═══ PASSAGE TO READ ═══
Hey, what’s this? I wake up, make a nice cup of coffee and put in a new pair of contacts, open the curtains so I can see the garbage truck that we hear every morning, sit down on the couch, put on my reading glasses and open up my laptop — and the first thing that pops up is a ‘reminder from Yahoo!’ Happy Anniversary, Rudy and Sue. I don’t even use my old Yahoo! account anymore. How nice that they still think of me and take the time to send me a friendly note like that.

Parking in Paris -- let's put another motorcycle in that empty space between the bumpers.
Parking in Paris — let’s put another motorcycle in that empty space between the bumpers. (Click to see another photo)

Yesterday I said something about how difficult it is for me to walk with Sue when we are on a crowded shopping street. But it isn’t entirely Sue’s fault. No, there is an even bigger chance that you will bump into a complete stranger on the street because the other person is looking down at their frigging phone! All the time. Everybody! On the sidewalk, on the crosswalk, even in the middle of the street. Even drivers do it — several times I’ve seen someone parallel park their vehicle and stop before they’re properly parked to pull out their phone and look at it and text or talk to somebody while the line of cars and buses behind them wait for the guy to park! (And that’s another topic — cars are parked so close together here on the street that you can’t even get a motorcycle parked between them — no, wait! I think there’s room between those two, so I’ll just back my motorcycle in between so that there’s NO way anyone can get out without us moving 3 other cars! And parking like that means they spend at least 10 minutes cranking the wheel and going back and forth until they’ve wiggled their way into the parking spot.) Anyway, I digress. I’ve read that the market for paid iPhone apps has more or less passed, that there are now so many phone apps available that you can find a free one for almost everything. That’s too bad, because I think there’s a great opportunity for someone to make an app that would warn a walking texter when there’s an obstacle near them. Hey, they now advertise cars that can parallel park themselves (no, I don’t think that will ever work here in Paris!) and even my old van has a beeper when I back up and get too close to something. Why not an app that beeps when you are about to smash into someone or something? With all the concern about concussions in hockey and football today it’s only a matter of time before they make helmets mandatory for people walking on the street! When I get home I’m getting an iPhone. And a dog.

And what, gentle reader, do you suppose was on Sue’s ‘to-do’ list when she woke up this morning? Why, SHOPPING! With me! On our anniversary! I should have known.

For breakfast we had something a little different today: a baguette and two pastries from a DIFFERENT bakery — it’s Martes and that means our bakery is FERME. After breakfast we listened to music and read for the rest of the morning. We had our lunch at around 2 in the afternoon. We were just about to leave for our shopping adventure when Alex skyped to wish us a happy anniversary — two in the afternoon here is seven in the morning back home. After the call we headed out for today’s adventure.
═══ DATA SHOWN ═══
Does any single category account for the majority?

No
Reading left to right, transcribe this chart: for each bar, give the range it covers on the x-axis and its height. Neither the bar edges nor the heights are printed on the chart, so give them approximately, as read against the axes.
═══
> WHAT IS BEING ASKED: Copy out the part of the blog post from "Hey, what’s this?" up to and including "note like that.", word for word. The material is separate from the blog post about a Paris anniversary.

> SOLUTION BELOW:
Hey, what’s this? I wake up, make a nice cup of coffee and put in a new pair of contacts, open the curtains so I can see the garbage truck that we hear every morning, sit down on the couch, put on my reading glasses and open up my laptop — and the first thing that pops up is a ‘reminder from Yahoo!’ Happy Anniversary, Rudy and Sue. I don’t even use my old Yahoo! account anymore. How nice that they still think of me and take the time to send me a friendly note like that.